Siemens was considered a better play versus ABB India owing to its diversified businesses across industry and power, Kotak Institutional Equities said in a report. But now, the demerger would lead to a more comparable set of entities in Siemens and ABB.
“The long and complicated process of the demerger and stake transfer may also dilute benefits for the unlocking of the two businesses,” Kotak said. The parent, Siemens AG, will purchase Siemens Energy’s stake in Siemens. This involves acquiring an 18% stake from Siemens Energy, increasing its ownership to 69% from 51% currently. Siemens Energy’s stake in Siemens would reduce to 6% from 24%.
Investors would do well to monitor how the demerger progresses and the execution of the company’s capex plans. To be sure, Siemens has a reasonable exposure to export markets and, hence, a prolonged slowdown in key export markets, including in the Middle East, might be a dampener.

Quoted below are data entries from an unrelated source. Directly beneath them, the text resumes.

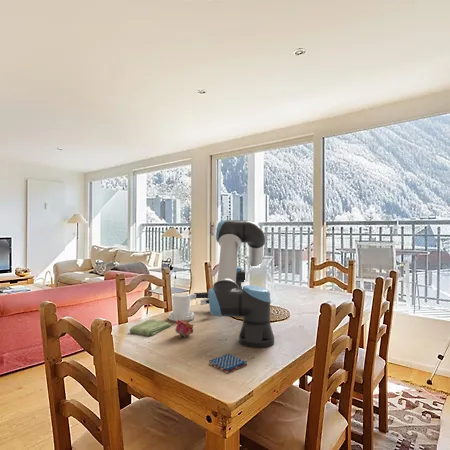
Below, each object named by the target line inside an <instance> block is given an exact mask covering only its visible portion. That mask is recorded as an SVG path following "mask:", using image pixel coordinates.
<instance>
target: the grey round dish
mask: <svg viewBox="0 0 450 450" xmlns="http://www.w3.org/2000/svg"><path fill="white" fill-rule="evenodd" d="M178 319H179V320H180V321H181V320H182V321H183V320H187V321H188V323H190V322H191V321H194V319H195V313H194V312H193V311H190V312H189V316H187V317H173V311H170V312H169V313H168V321H169V322H171V323H176V322H175V321H178Z"/></svg>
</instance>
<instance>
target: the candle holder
mask: <svg viewBox="0 0 450 450" xmlns="http://www.w3.org/2000/svg"><path fill="white" fill-rule="evenodd" d="M191 295H192V294H191V293H189V292H176V293H172V294H171V297H172V298H171V299H172V300H171V301H172V312H173V317H187V316H189V312H190V310H191V300H190V297H191Z"/></svg>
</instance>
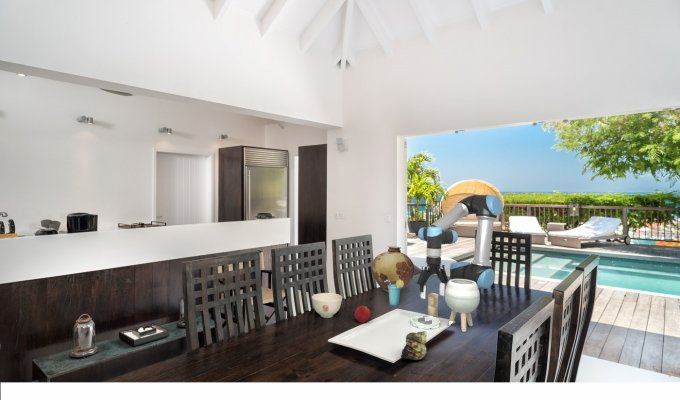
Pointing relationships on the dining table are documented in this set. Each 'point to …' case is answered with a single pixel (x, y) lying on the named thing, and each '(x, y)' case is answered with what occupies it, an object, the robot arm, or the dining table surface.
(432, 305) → the tan wooden block
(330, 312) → the bowl
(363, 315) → the apple
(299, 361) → the dining table surface
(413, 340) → the seashell
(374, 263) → the vase
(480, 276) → the robot arm
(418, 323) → the dish
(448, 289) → the planter
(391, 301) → the cup
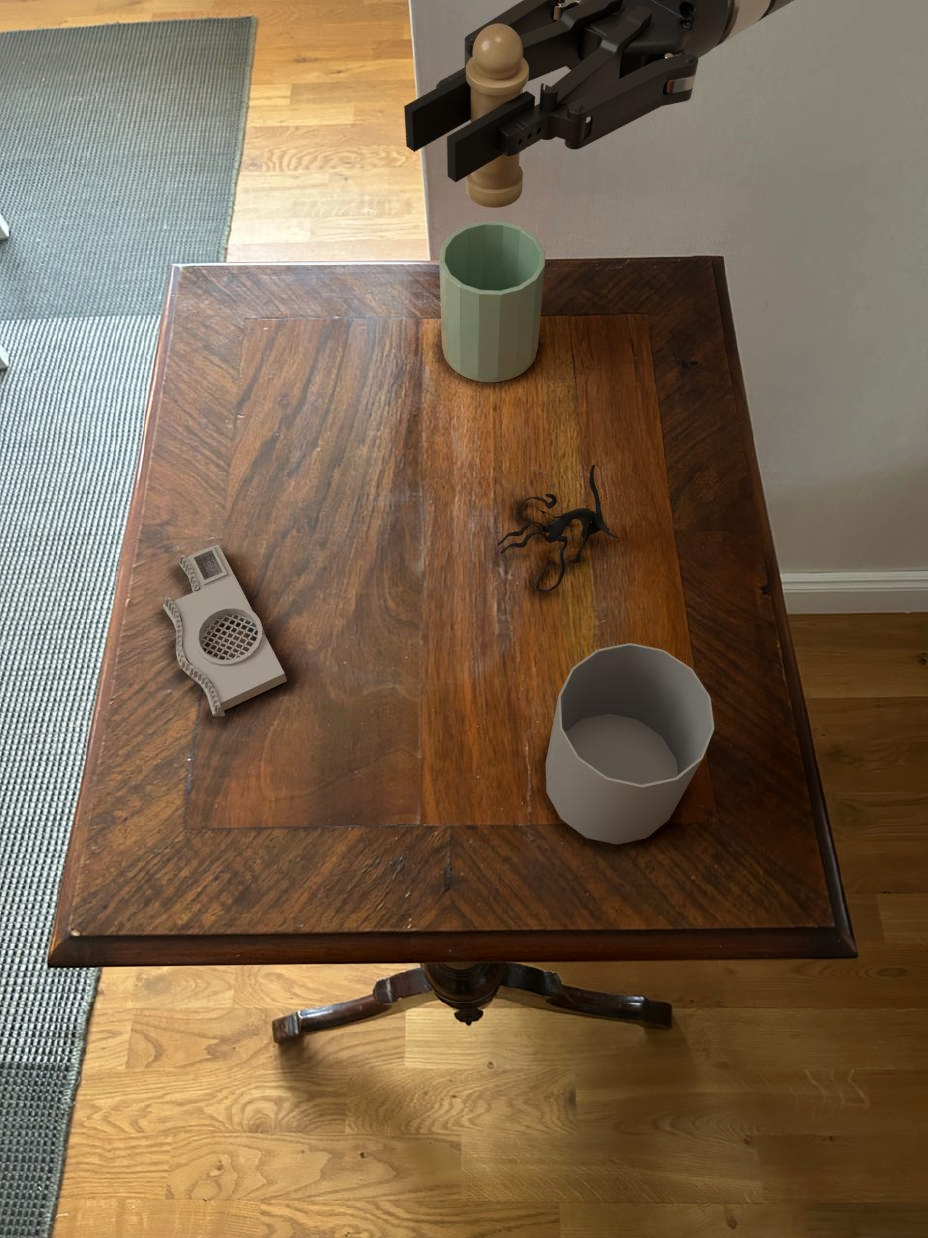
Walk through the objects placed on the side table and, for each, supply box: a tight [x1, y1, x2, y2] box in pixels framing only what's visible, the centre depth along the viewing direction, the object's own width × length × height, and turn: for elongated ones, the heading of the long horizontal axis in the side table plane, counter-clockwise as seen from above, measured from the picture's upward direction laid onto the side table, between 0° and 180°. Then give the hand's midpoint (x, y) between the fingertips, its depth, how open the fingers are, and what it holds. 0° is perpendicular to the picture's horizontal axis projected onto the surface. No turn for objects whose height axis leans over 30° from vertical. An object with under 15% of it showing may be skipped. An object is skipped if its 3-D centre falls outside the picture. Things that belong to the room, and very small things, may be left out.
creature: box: [497, 464, 619, 593], centre depth 69 cm, size 8×5×8 cm
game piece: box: [465, 24, 529, 209], centre depth 63 cm, size 4×4×11 cm
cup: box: [545, 642, 715, 845], centre depth 59 cm, size 8×8×10 cm
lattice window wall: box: [162, 543, 288, 718], centre depth 67 cm, size 12×2×6 cm
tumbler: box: [438, 220, 546, 383], centre depth 77 cm, size 8×8×9 cm
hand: (430, 144), depth 61 cm, fingers closed on game piece, 3 cm apart
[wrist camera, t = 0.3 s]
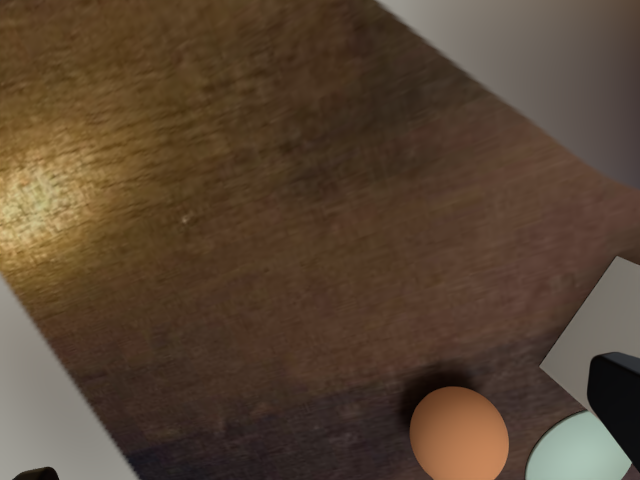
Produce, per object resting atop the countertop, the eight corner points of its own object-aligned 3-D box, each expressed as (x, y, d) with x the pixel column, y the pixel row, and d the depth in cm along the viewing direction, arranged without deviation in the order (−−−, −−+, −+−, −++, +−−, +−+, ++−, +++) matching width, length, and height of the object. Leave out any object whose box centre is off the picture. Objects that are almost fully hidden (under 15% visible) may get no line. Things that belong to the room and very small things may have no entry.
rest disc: (620, 497, 31) (622, 499, 31) (516, 515, 30) (518, 517, 30) (646, 402, 29) (648, 404, 29) (535, 416, 28) (537, 418, 27)
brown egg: (472, 435, 27) (521, 505, 23) (394, 445, 26) (428, 521, 22) (482, 364, 26) (537, 424, 21) (399, 372, 25) (437, 436, 20)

Furthermore, minority shareholders have rejected Siemens’ proposal to sell its low-voltage motors business for Rs2,200 crore. This leaves the company with two alternatives: revise the terms of sale or continue to run the business as is. So, a lack of clarity on how the company intends to sell its low voltage motors business remains a key overhang. This could perhaps explain why Siemens shares have underperformed the S&P BSE Capital Goods index this year.
Still, investors are sitting on handsome gains. “Reasonable valuation when compared to ABB India has aided the rally in Siemens stock,” notes Harshit Kapadia, an analyst at Elara Securities (India). As things stand, shares of Siemens trade at 41 times while that of ABB trades at 71 times on a one-year forward basis, he added.